New Westminster city council stands behind efforts to halt construction of the Trans Mountain pipeline.
Council issued a statement Dec. 18 regarding its opposition to the pipeline expansion project and its support for a recent court application by land defenders, who are hoping to stop the pipeline project. Council is concerned about its proximity to the sensitive riparian area of the Brunette River.
“As an intervener in the flawed National Energy Board process that led to the approval of the TMX project, the City of New Westminster has not been satisfied that TMX sufficiently addresses the imminent and long-term risks to the Brunette River, its unique habitat, and species at risk, including recently rejuvenated local populations of chum and coho salmon, and the endangered Nooksack Dace,” said the statement.
In early August, land and water protectors established an aerial camp high in the trees in Burnaby, just off of North Road and not far from Hume Park. They took the action in an effort to prevent Trans Mountain Corporation from cutting down trees along the pipeline route.
On Dec. 9, police cleared out the Holmes Creek Protection Camp and removed part of a protest structure that had been erected in the trees running alongside the creek in the summer. Two days later, pipeline opponents filed documents in B.C. Supreme Court aimed at halting the project.
In a video posted on Facebook, Dr. Tim Takaro, a public health physician, stated the process for approving the pipeline expansion project was “rigged” because the federal government refused to consider downstream climate impacts.

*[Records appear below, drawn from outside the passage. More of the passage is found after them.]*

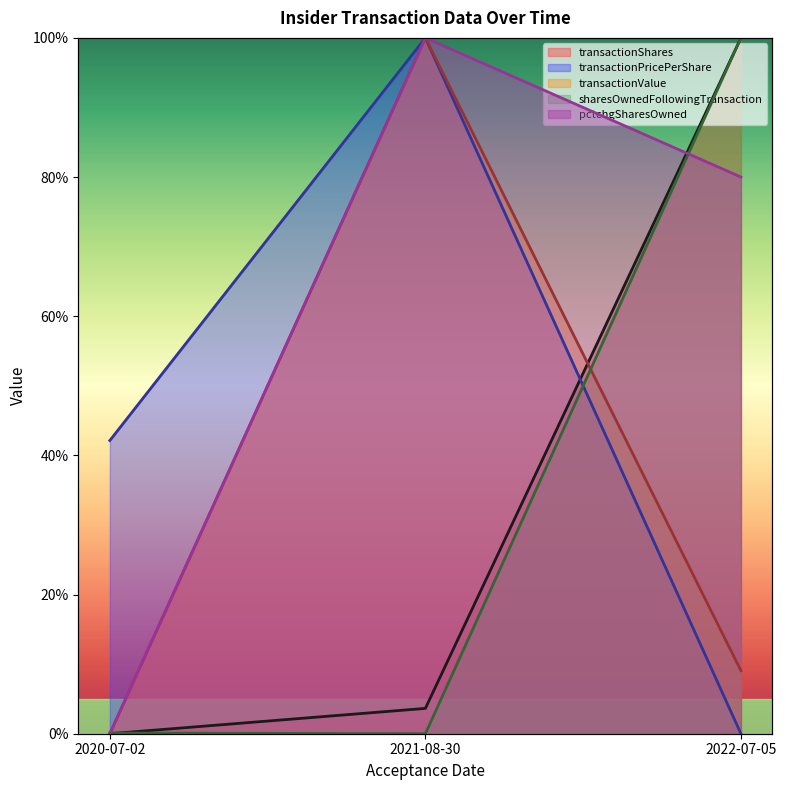

Is it true that transactionPricePerShare equals 1.5 at 2021-08-30?

False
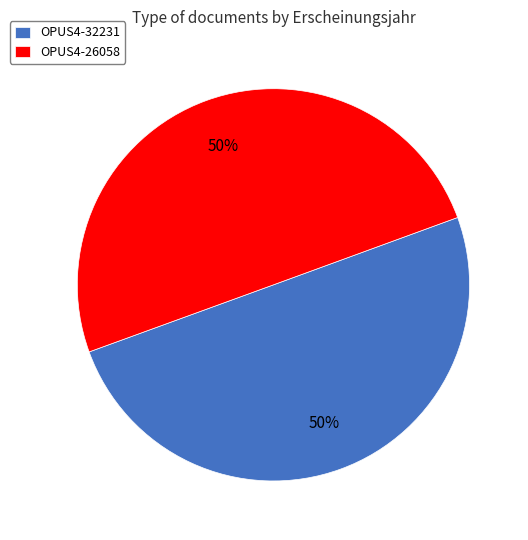

Approximately how many times larger is the value at OPUS4-26058 compared to OPUS4-32231?

1.0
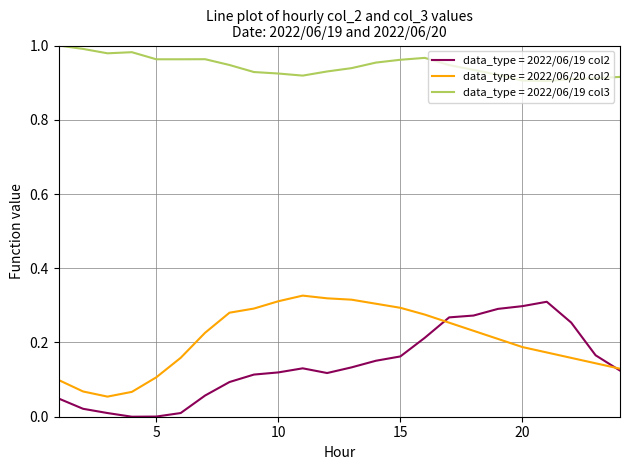

What are all the series names shown in the legend?

data_type = 2022/06/19 col2, data_type = 2022/06/20 col2, data_type = 2022/06/19 col3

The court filing, submitted on behalf of Takaro, is asking B.C. Supreme Court to halt construction due to unassessed climate damages.
“The approach differs from previous legal challenges to the TMX pipeline in that prior attempts to set aside the injunction have not raised the ‘downstream effects’ of actually burning the bitumen in the pipeline, which would add considerably more CO2 to the atmosphere than the ‘upstream’ process of extracting and transporting it,” Martin Peters, the lawyer representing the applicants, said in a news release. “The court will have to reconsider issues of irreparable harm and balancing the financial interests of Trans Mountain with the harm to the planet that follows from the use of this fuel.”
In a Dec. 18 statement, city council stated it stands in support of the land defenders who are currently acting to protect fragile riparian habitat near the Brunette River through peaceful protest and occupation of federally regulated lands, and asks that the injunction preventing this action be set aside.
“New Westminster council continues to be concerned that the TMX project is at odds with Canada’s regulated commitments under the Paris Agreement to reduce global greenhouse gas emissions and limit global warming to well below 2, preferably to 1.5 degrees Celsius,” said council’s statement.
City council’s statement was issued a day after Trans Mountain announced it was temporarily suspending construction on the project until Jan. 4 to address safety concerns. That decision came after a contractor was seriously injured at the Burnaby construction site.
New Westminster’s concerns about the project date back to 2015, when it was granted intervener status in the National Energy Board hearing about the proposed pipeline expansion. At the time, the city expressed "significant concerns" about the impact that the twinning of the Trans Mountain pipeline would have on the environment, as well as the ability of first responders to deal with incidents around the pipeline.